Curriculum knowledge “… with particular grasp of the materials and programs that serve as ‘tools of the trade’ for teachers” (p. 8)

Pedagogical content knowledge “…that special amalgam of content and pedagogy that is uniquely the province of teachers, their own special form of professional understanding” (p. 8)

Knowledge of learners and their characteristics

Knowledge of educational contexts “…ranging from the workings of the group or classroom, the governance and financing of school districts, to the character of communities and cultures” (p. 8).

Knowledge of educational ends, purposes, and values, and their philosophical and historical grounds (p. 8)

(MY THOUGHTS – I could use this as a framework for Helen!)

“Pedagogical content knowledge is the category most likely to distinguish the understanding of the content specialist from that of the pedagogue” (p. 8). (MY THOUGHTS – The scholar from the practitioner with the ideal blend in teacher education being scholarly practitioners?/ Blue Ribbon Panel Report requires teacher educators to be practitioners. (This could support the AACTE paper).

“To advance the aims of organized schooling, materials and structures for teaching and learning are created. These include : curricula with their scopes and sequences; tests and testing materials; institutions with their hierarchies, their explicit and implicit systems of rules and roles; professional teachers’ organizations with their functions of negotiation, social change, and mutual protection; government agencies from the district through the sstate and federal levels; and general mechanisms of governance and finance. Because teachers necessarily function within a matrix created by these elements, using and being used by them it stands to reason that the principles, policies, and facts of their function comprise a major source for the knowledge base” (p. 9). (MY THOUGHTS – What is the matrix for hybrids?)

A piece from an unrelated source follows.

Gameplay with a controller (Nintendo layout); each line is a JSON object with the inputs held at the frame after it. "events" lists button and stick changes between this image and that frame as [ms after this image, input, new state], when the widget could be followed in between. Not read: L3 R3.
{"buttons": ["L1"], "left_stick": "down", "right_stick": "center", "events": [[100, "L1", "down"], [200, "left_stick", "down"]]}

“But if a teacher has to ‘know the territory’ of teaching, then it is the landscape of such materials, institutions, organizations, and mechanisms that which he or she must be familiar” (p. 9). (MY THOUGHTS – Relate to supervision and hybrids and Miller studies? )

“Perhaps the most enduring and powerful scholarly influences on teachers are those that enrich their images of the possible: their visions of what constitutes good education, ro what a well-educated youngster might look like if provided with appropriate opportunities and stimulation” (p. 10).

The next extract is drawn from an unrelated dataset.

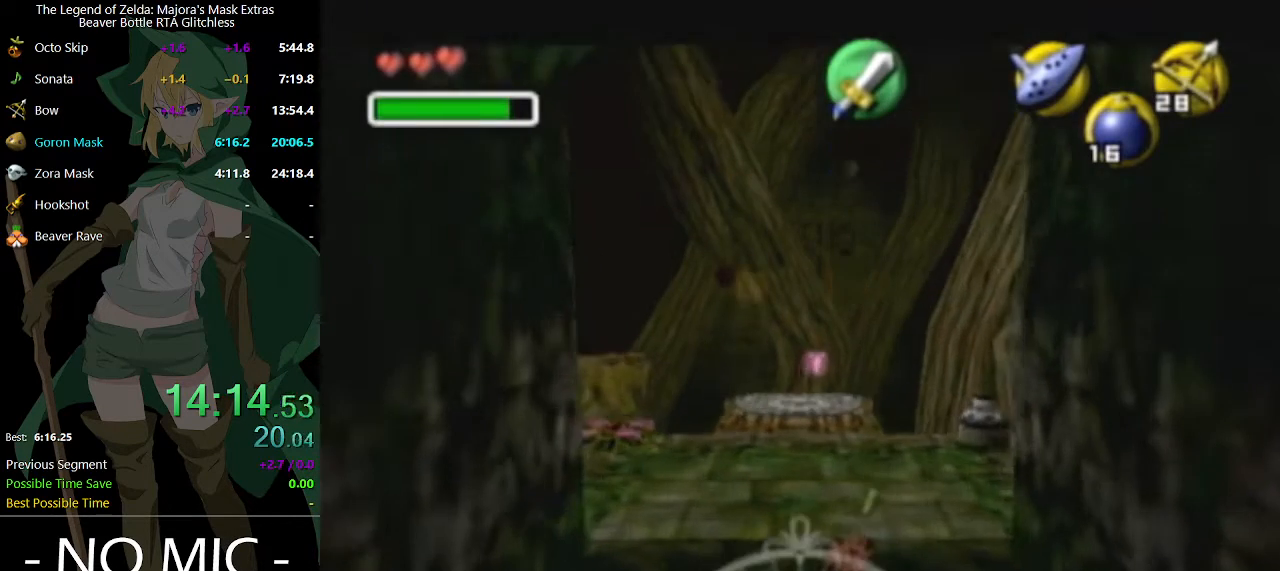
{"buttons": ["L1"], "left_stick": "down", "right_stick": "center", "events": []}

“Wisdom of practice. The final source of the knowledge base is the least codified of all. It is the wisdom of practice itself, the maxims that guide (or provide reflective rationalization for) the practices of able teachers. One of the more important tasks for the research community is to work with practitioners to develop codified representations of the practical pedagogical wisdom of able teachers” (p. 11). (MY THOUGHTS – This would be a change for clinical education.)

“One of the frustrations of teaching as an occupation and profession is its extensive individual and collective amnesia, the consistency with which the best creations of its practitioners are lost to both contemporary and future peers” (p. 11).

“Fenstermacher (1978, 1986) provides a useful framework for analysis. The goal of teacher education, he argues, is not to indoctrinate or train teachers to behave in prescribed ways, but to educate teachers to reason soundly about their teaching as well as to perform skillfully. Sound reasoning requires both a process of thinking about what they are doing and an adequate base of facts, principles, and experiences from which to reason. Teachers must learn to use their knowledge base to provide the grounds for choices and actions” (p. 13). (MY THOUGHTS – But!!! Time!!! Time must be there in order to think).

“Indeed, our exemplary teachers present ideas in order to provoke the constructive processes of their students and not to incur student dependence on teachers or to stimulate the flatteries of imitation” (pp. 13-14). This is or should be a goal fo supervision.)